Selian v. Astrue, 708 F.3d 409 (2d Cir. 2013)

The Court held the ALJ improperly substituted her own lay opinion by rejecting the claimant’s contention that he has fibromyalgia despite a diagnosis by his treating physician. It found the ALJ misconstrued the treating physician’s treatment notes. It criticized the ALJ for relying too heavily on the findings of a consultative examiner based on a single examination. It also found the ALJ improperly substituted her own criteria for fibromyalgia. Citing the guidance from the American College of Rheumatology now made part of SSR 12-2p, the Court remanded for further proceedings, noting the required finding of tender points was not documented in the records. The Court also held the ALJ’s RFC determination was not supported by substantial evidence. It found the opinion of the consultative examiner upon which the ALJ relied was “remarkably vague.” Finally, the court agreed the ALJ had erred in relying on the Grids to deny the claim. Although it upheld the ALJ’s determination that neither the claimant’s pain nor depression was significant, it concluded the ALJ had not affirmatively determined whether the claimant’s reaching limitations were negligible.

 

Talavera v. Astrue, 697 F.3d 145 (2d Cir. 2012)

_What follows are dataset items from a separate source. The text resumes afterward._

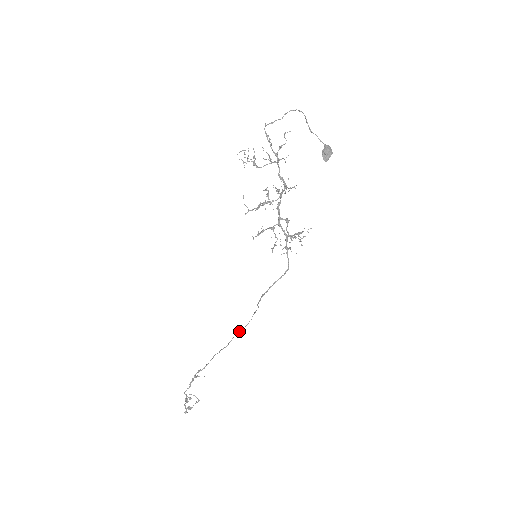
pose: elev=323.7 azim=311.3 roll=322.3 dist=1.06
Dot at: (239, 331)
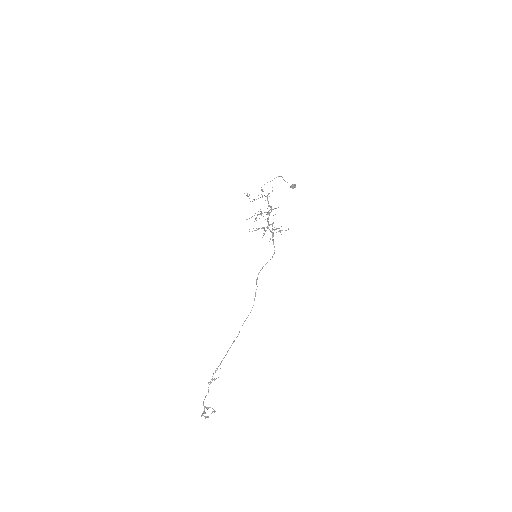
Dot at: occluded
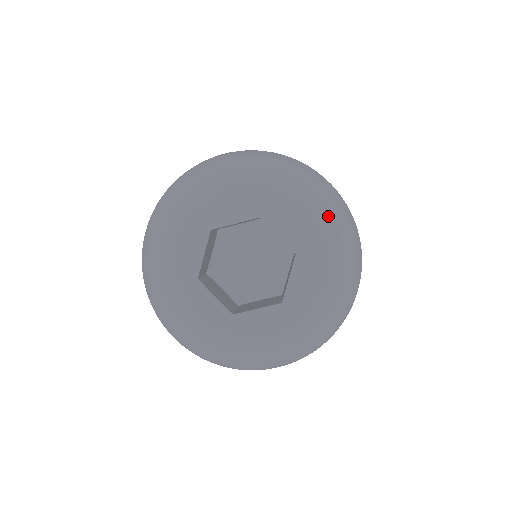
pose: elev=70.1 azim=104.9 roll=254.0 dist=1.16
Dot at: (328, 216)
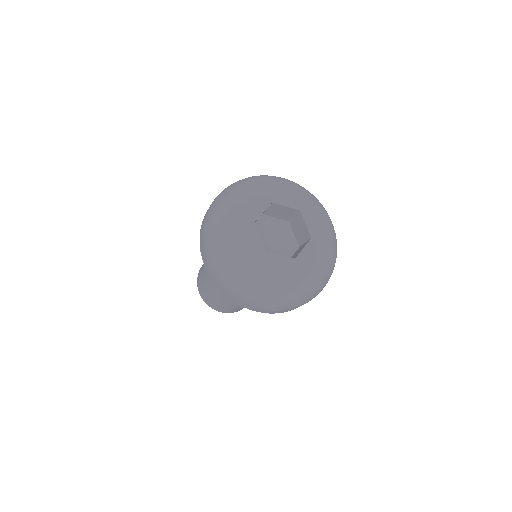
Dot at: (298, 187)
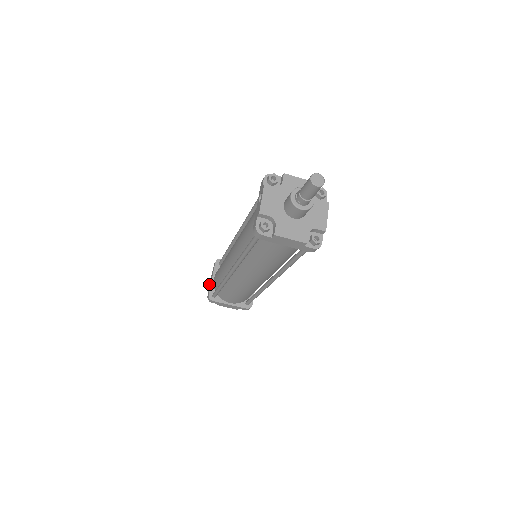
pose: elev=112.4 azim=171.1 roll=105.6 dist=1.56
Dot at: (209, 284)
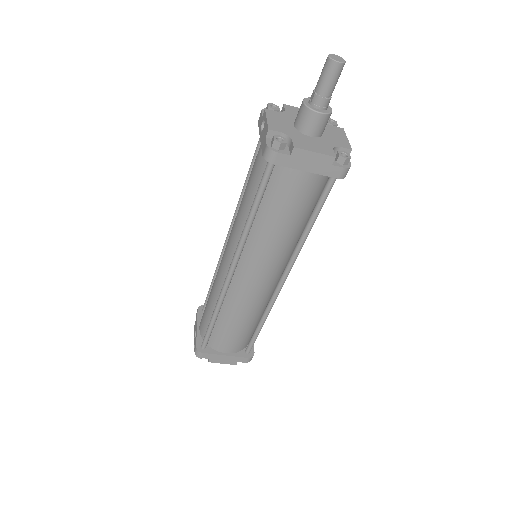
Dot at: occluded
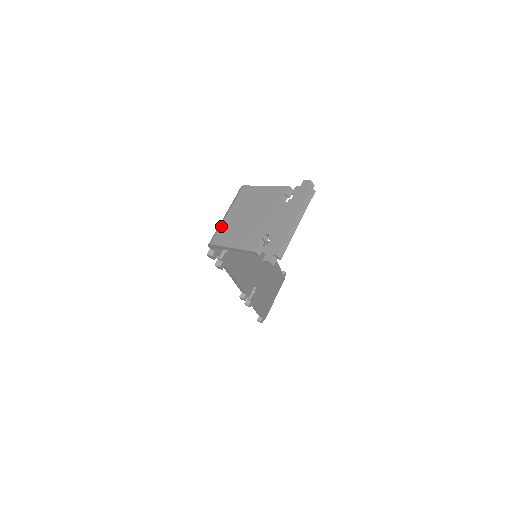
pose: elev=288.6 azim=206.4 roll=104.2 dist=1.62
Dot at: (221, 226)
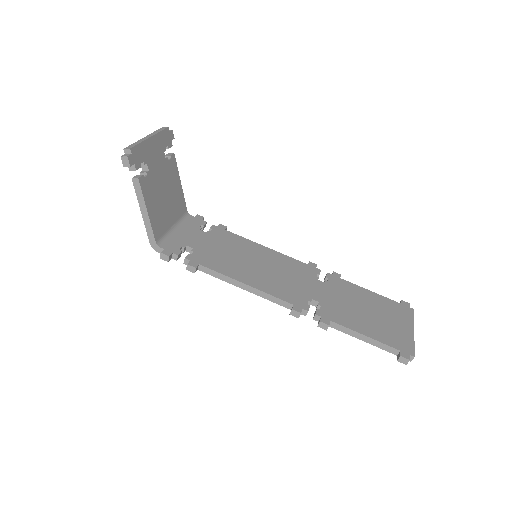
Dot at: occluded
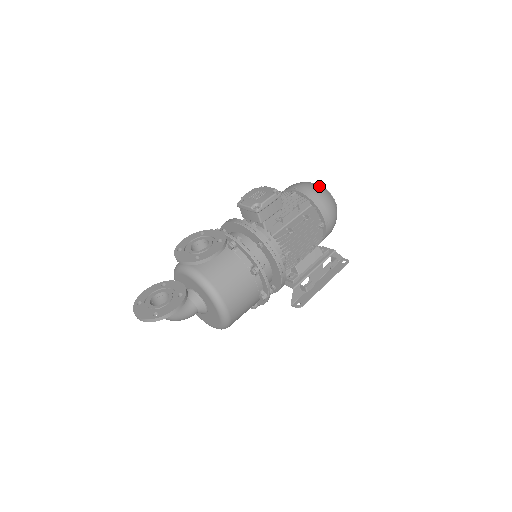
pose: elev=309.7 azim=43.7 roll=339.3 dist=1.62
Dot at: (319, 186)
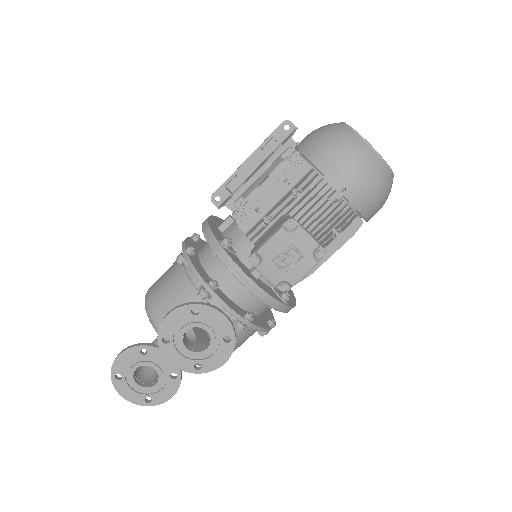
Dot at: (383, 176)
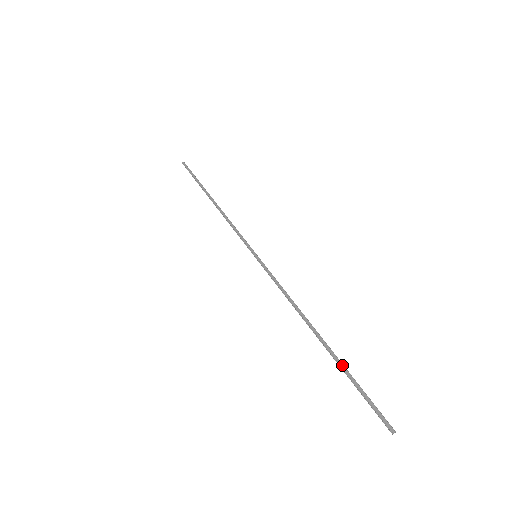
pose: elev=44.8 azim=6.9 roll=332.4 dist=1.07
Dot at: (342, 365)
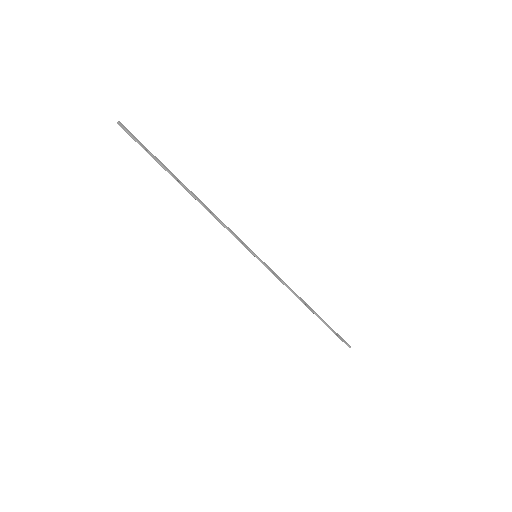
Dot at: (326, 323)
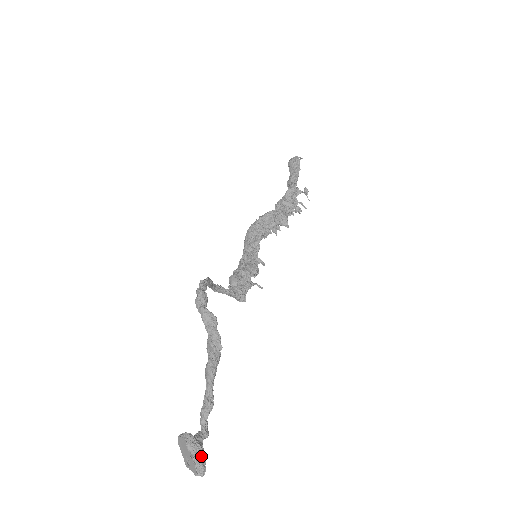
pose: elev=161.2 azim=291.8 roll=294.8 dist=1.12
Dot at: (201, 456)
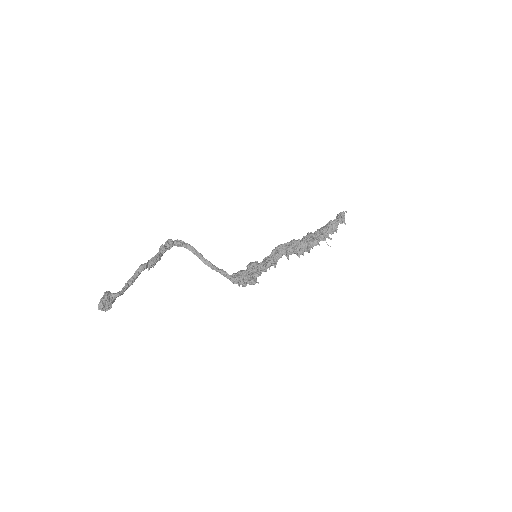
Dot at: (105, 299)
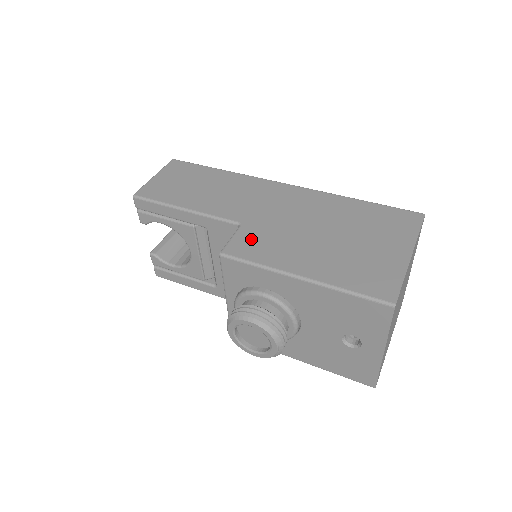
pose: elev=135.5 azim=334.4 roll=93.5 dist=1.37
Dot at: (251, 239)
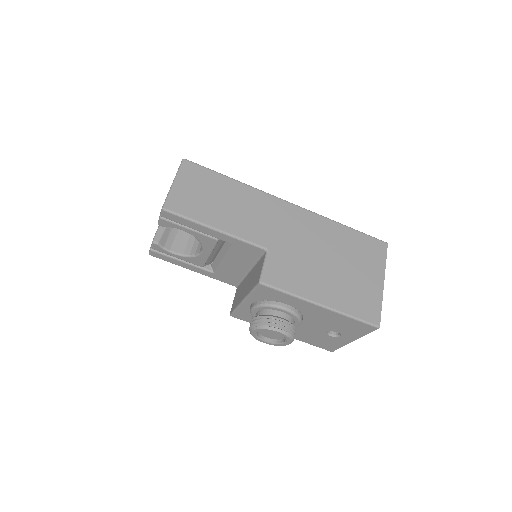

The Court of Appeals held that for purposes of Listing 12.05, evidence of a claimant’s cognitive limitations as an adult establishes a rebuttable presumption that those limitations arose before age 22. But it affirmed the District Court, holding that while IQ scores in the range specified by the subparts of Listing 12.05 may be prima facie evidence that an applicant suffers from “significantly subaverage general intellectual functioning,” the claimant has the burden of establishing that she also suffers from qualifying deficits in adaptive functioning. The court described deficits in adaptive functioning as the inability to cope with the challenges of ordinary everyday life.